Output all records exactly, with no images.
(Beginning of Dataset entries)
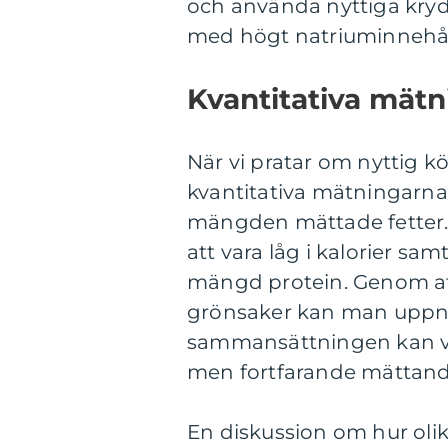
och använda nyttiga krydd
med högt natriuminnehål
Kvantitativa mätn
När vi pratar om nyttig köt
kvantitativa mätningarna,
mängden mättade fetter. E
att vara låg i kalorier s
mängd protein. Genom at
grönsaker kan man uppn
sammansättningen kan vari
men fortfarande mättande,
En diskussion om hur olika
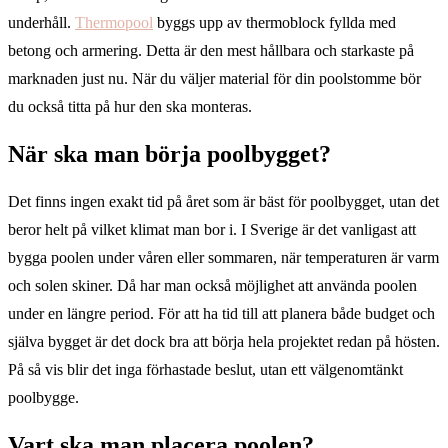
underhåll.
Thermopool
byggs upp av thermoblock fyllda med
betong och armering. Detta är den mest hållbara och starkaste på
marknaden just nu. När du väljer material för din poolstomme bör
du också titta på hur den ska monteras.
När ska man börja poolbygget?
Det finns ingen exakt tid på året som är bäst för poolbygget, utan det
beror helt på vilket klimat man bor i. I Sverige är det vanligast att
bygga poolen under våren eller sommaren, när temperaturen är varm
och solen skiner. Då har man också möjlighet att använda poolen
under en längre period. För att ha tid till att planera både budget och
själva bygget är det dock bra att börja hela projektet redan på hösten.
På så vis blir det inga förhastade beslut, utan ett välgenomtänkt
poolbygge.
Vart ska man placera poolen?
(End of Dataset entries)
■ Response to the task
och använda nyttiga krydd
med högt natriuminnehål
Kvantitativa mätn
När vi pratar om nyttig köt
kvantitativa mätningarna,
mängden mättade fetter. E
att vara låg i kalorier s
mängd protein. Genom at
grönsaker kan man uppn
sammansättningen kan vari
men fortfarande mättande,
En diskussion om hur olika
underhåll.
Thermopool
byggs upp av thermoblock fyllda med
betong och armering. Detta är den mest hållbara och starkaste på
marknaden just nu. När du väljer material för din poolstomme bör
du också titta på hur den ska monteras.
När ska man börja poolbygget?
Det finns ingen exakt tid på året som är bäst för poolbygget, utan det
beror helt på vilket klimat man bor i. I Sverige är det vanligast att
bygga poolen under våren eller sommaren, när temperaturen är varm
och solen skiner. Då har man också möjlighet att använda poolen
under en längre period. För att ha tid till att planera både budget och
själva bygget är det dock bra att börja hela projektet redan på hösten.
På så vis blir det inga förhastade beslut, utan ett välgenomtänkt
poolbygge.
Vart ska man placera poolen?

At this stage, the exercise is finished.